Fitzhugh liked to take things easy, and owning the bathhouse was an easy way for him to make a living. All he needed was a place for customers to bathe, water, towels, and soap. At least that’s the way he saw it. So he had the building built as quickly and cheaply as possible. Once it served his purpose, he wasted no more time on it.
The bathhouse was such a rough cut and dirty affair the first sight of it made folks south of the border wonder how he could attract clients, let alone turn a profit, even if it did provide the only indoor bath for over 800 square miles.
What made the Fitzhugh bathhouse profitable, aside from his criminal frugality, were the tubs. The Fitzhugh bathtubs were legendary in these parts. Those four tubs had come all the way from France, originally shipped through Vera Cruz and destined for some governmental residence in Mexico City.

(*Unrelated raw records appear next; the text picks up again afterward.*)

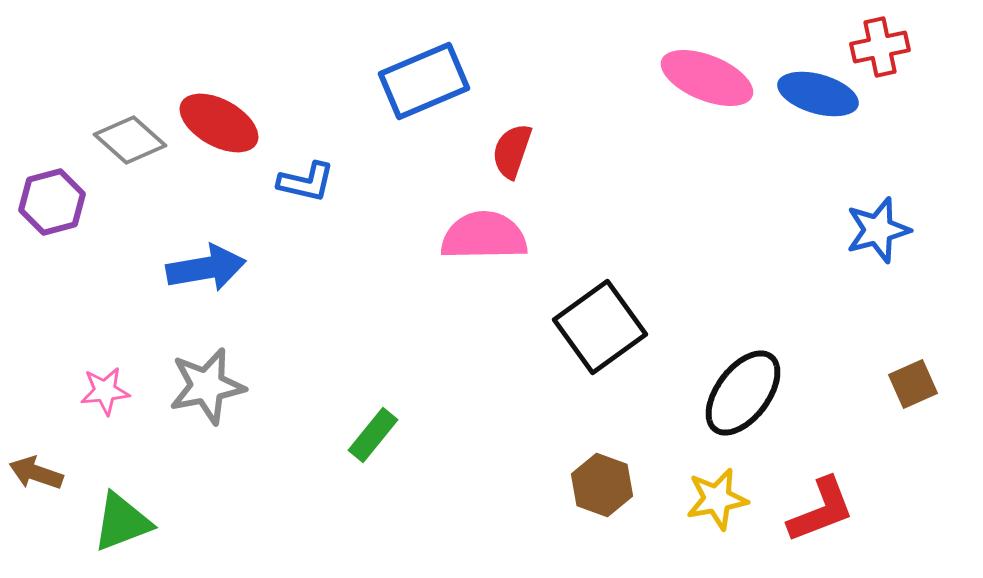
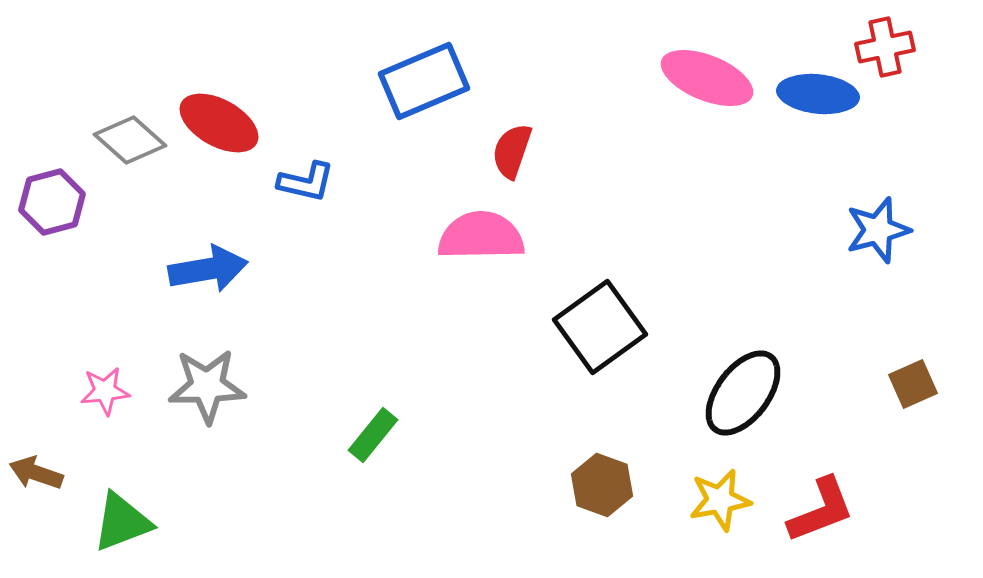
red cross: moved 5 px right
blue ellipse: rotated 10 degrees counterclockwise
pink semicircle: moved 3 px left
blue arrow: moved 2 px right, 1 px down
gray star: rotated 10 degrees clockwise
yellow star: moved 3 px right, 1 px down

As the story went, one of the local Vera Cruz hotel owners, a fellow named Carlos Fonseca, had a friend on the loading dock who owed him money. Shortly after their arrival, boxes containing four bathtubs were conveniently misplaced. Although the authorities investigated for several days, the boxes were nowhere to be found. Leastwise nowhere in the warehouse district. The officials, however, neglected to check Fonseca’s hotel on the outskirts of town.
Fonseca might have had a chance to enjoy those tubs himself had it not been for the hotel’s gaming table. Carlos liked to sit in on some of the poker games run out of his hotel’s own card room. He fancied himself a sharpie, but Paco Fitzhugh was better. Fonseca, after a run of questionable bad luck, put up the tubs which were still in their shipping crates, as collateral, and promptly lost.
Rather than hanging around Vera Cruz and possibly risking unpleasant consequences, Fitzhugh wisely loaded the crates in two freight wagons and rode away the same day. It was originally his idea to head for Los Angeles, but, before hitting the border, his wagons broke down. Being more lazy than ambitious, Paco simply unloaded the tubs and set up shop. Over the years the rest of the town grew up around his bathhouse and the nearby cantina.